**Task input:**
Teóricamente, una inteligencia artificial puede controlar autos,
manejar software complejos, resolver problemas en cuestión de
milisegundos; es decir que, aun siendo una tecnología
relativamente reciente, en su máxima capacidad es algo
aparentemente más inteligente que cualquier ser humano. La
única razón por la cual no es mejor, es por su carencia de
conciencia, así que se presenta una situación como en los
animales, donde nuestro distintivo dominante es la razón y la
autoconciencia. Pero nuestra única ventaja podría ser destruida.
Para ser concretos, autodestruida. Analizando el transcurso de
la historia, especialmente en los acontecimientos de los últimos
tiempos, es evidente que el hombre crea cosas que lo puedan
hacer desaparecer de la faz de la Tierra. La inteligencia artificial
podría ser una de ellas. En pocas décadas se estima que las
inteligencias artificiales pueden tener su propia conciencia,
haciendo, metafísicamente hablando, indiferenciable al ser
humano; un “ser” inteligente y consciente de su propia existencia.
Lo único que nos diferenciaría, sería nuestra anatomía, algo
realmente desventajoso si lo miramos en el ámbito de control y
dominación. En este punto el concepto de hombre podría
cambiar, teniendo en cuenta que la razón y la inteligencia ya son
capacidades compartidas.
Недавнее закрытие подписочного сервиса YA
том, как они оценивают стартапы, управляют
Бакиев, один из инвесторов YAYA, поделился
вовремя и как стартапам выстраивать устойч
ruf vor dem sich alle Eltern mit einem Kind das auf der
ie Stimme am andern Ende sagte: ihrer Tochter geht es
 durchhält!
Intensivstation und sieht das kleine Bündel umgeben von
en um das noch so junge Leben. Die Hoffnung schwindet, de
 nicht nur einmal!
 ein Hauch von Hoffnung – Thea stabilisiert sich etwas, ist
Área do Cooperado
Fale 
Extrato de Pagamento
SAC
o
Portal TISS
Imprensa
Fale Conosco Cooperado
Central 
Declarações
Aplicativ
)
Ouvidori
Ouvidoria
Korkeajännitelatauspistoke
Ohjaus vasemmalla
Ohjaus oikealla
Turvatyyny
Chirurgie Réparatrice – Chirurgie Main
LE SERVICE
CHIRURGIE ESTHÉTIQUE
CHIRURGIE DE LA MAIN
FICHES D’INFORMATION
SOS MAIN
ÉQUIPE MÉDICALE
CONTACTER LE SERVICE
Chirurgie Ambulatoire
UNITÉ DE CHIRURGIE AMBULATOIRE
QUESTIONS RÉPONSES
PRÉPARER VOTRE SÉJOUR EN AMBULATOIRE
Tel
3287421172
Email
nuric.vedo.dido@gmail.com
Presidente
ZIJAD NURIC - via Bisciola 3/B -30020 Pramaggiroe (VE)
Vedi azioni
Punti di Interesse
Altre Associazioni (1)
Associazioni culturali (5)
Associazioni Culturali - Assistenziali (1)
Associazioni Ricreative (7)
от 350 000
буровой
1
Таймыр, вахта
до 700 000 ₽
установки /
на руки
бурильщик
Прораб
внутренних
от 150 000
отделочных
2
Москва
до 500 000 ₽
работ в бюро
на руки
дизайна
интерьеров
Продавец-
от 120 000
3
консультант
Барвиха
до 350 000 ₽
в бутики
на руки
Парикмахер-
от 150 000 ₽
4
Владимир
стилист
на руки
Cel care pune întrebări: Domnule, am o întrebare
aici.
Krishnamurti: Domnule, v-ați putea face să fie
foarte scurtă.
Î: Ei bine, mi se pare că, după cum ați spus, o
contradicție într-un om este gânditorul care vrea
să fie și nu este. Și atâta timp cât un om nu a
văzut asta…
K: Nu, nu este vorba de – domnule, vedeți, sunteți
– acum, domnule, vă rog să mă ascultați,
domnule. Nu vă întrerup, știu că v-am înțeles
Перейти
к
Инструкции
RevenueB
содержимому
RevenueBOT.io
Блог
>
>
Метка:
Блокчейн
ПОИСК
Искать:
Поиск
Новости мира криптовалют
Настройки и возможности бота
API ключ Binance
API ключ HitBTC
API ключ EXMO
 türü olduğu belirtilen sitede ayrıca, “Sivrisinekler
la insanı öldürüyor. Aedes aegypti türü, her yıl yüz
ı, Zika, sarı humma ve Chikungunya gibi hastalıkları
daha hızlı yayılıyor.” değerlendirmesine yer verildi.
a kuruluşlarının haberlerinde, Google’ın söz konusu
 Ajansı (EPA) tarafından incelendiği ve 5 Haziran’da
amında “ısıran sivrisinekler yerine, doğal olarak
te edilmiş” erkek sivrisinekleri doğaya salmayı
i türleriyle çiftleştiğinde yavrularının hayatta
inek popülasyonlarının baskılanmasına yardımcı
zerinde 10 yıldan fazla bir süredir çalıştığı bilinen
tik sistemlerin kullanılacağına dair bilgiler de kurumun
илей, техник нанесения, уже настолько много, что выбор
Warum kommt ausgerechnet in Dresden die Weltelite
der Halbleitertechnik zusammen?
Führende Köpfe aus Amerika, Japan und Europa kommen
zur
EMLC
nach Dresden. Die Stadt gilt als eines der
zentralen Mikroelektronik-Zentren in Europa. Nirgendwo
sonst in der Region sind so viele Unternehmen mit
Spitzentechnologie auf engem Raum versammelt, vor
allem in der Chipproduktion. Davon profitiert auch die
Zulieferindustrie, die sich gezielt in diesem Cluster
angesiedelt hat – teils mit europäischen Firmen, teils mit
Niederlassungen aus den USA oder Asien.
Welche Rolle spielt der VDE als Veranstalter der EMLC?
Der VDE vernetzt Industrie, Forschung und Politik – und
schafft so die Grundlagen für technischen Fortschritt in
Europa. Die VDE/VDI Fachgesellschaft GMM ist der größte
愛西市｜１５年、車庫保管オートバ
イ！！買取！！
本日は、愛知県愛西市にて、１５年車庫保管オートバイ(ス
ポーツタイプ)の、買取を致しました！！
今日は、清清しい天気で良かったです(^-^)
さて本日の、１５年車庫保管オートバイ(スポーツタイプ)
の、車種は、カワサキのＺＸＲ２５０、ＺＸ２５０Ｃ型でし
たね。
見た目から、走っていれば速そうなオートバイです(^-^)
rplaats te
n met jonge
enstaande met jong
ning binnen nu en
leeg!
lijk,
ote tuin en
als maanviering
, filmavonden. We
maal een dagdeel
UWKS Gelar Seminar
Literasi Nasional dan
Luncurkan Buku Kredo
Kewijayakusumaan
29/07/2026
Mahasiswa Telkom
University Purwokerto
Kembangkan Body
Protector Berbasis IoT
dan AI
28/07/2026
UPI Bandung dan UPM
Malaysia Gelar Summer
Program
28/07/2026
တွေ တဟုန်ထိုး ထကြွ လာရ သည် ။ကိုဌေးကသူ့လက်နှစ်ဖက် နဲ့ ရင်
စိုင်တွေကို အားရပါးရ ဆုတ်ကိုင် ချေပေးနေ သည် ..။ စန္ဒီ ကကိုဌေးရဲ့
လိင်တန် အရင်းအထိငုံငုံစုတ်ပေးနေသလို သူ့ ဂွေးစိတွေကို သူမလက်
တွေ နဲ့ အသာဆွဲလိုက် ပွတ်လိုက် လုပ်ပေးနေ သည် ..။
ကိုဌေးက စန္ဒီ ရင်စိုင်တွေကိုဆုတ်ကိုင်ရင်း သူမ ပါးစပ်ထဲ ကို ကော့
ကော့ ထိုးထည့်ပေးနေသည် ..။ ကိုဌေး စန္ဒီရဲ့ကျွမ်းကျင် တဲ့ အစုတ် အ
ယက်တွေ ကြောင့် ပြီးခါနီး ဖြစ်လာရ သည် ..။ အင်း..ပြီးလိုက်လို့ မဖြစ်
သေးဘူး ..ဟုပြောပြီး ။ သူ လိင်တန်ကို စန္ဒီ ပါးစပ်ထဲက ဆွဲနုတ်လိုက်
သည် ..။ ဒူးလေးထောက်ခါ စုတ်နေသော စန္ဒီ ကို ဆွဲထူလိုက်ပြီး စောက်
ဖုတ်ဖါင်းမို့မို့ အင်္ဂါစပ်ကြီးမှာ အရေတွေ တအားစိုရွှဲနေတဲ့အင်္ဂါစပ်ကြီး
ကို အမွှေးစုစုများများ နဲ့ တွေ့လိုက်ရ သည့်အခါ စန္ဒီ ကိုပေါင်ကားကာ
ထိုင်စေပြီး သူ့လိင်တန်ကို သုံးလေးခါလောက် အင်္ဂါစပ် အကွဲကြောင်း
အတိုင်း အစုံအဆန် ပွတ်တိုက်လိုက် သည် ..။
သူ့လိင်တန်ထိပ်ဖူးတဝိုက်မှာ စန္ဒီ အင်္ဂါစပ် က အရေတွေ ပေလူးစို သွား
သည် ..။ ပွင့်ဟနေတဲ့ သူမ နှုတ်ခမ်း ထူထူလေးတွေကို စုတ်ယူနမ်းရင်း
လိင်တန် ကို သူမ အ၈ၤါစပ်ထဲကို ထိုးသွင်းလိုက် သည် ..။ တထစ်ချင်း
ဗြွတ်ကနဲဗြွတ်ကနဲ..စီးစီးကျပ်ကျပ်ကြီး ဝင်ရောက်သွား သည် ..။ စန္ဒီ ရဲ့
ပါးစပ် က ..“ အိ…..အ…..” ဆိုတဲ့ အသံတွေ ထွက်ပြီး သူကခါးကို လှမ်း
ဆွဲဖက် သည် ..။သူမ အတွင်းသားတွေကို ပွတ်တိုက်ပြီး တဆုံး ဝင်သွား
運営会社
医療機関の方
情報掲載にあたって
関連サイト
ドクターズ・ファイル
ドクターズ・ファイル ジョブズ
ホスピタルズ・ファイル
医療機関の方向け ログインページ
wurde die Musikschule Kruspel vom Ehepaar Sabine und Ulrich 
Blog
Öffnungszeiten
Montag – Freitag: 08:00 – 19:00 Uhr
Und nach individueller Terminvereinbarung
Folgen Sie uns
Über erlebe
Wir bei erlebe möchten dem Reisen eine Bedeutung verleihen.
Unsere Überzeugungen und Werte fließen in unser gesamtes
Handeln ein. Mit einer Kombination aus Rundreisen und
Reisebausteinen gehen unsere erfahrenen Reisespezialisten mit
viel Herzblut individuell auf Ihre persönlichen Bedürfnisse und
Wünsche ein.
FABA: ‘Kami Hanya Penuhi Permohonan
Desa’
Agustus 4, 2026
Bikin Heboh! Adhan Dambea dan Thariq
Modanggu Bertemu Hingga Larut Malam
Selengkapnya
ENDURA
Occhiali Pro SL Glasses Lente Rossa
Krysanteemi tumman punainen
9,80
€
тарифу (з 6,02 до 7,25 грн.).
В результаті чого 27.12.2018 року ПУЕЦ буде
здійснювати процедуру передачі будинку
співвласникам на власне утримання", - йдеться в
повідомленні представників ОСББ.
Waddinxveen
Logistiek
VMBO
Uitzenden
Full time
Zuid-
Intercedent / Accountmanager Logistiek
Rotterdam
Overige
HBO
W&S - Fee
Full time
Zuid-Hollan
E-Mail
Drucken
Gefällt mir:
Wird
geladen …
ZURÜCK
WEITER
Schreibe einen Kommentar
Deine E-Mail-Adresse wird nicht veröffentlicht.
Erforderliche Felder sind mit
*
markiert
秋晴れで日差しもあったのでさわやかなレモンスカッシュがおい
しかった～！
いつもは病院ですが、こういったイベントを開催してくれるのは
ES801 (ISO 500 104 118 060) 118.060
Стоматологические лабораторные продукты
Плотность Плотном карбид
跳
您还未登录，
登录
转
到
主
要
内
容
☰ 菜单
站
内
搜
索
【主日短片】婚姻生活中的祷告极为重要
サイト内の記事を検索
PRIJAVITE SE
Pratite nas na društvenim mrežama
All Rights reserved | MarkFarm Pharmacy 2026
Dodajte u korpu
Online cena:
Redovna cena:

**Assignment:** Please format the lines from the start of the listing through the line containing "la historia, especialmente" as a JSON list of strings, with one string per line and blank lines omitted.

**Task response:**
[
  "Teóricamente, una inteligencia artificial puede controlar autos,",
  "manejar software complejos, resolver problemas en cuestión de",
  "milisegundos; es decir que, aun siendo una tecnología",
  "relativamente reciente, en su máxima capacidad es algo",
  "aparentemente más inteligente que cualquier ser humano. La",
  "única razón por la cual no es mejor, es por su carencia de",
  "conciencia, así que se presenta una situación como en los",
  "animales, donde nuestro distintivo dominante es la razón y la",
  "autoconciencia. Pero nuestra única ventaja podría ser destruida.",
  "Para ser concretos, autodestruida. Analizando el transcurso de",
  "la historia, especialmente en los acontecimientos de los últimos"
]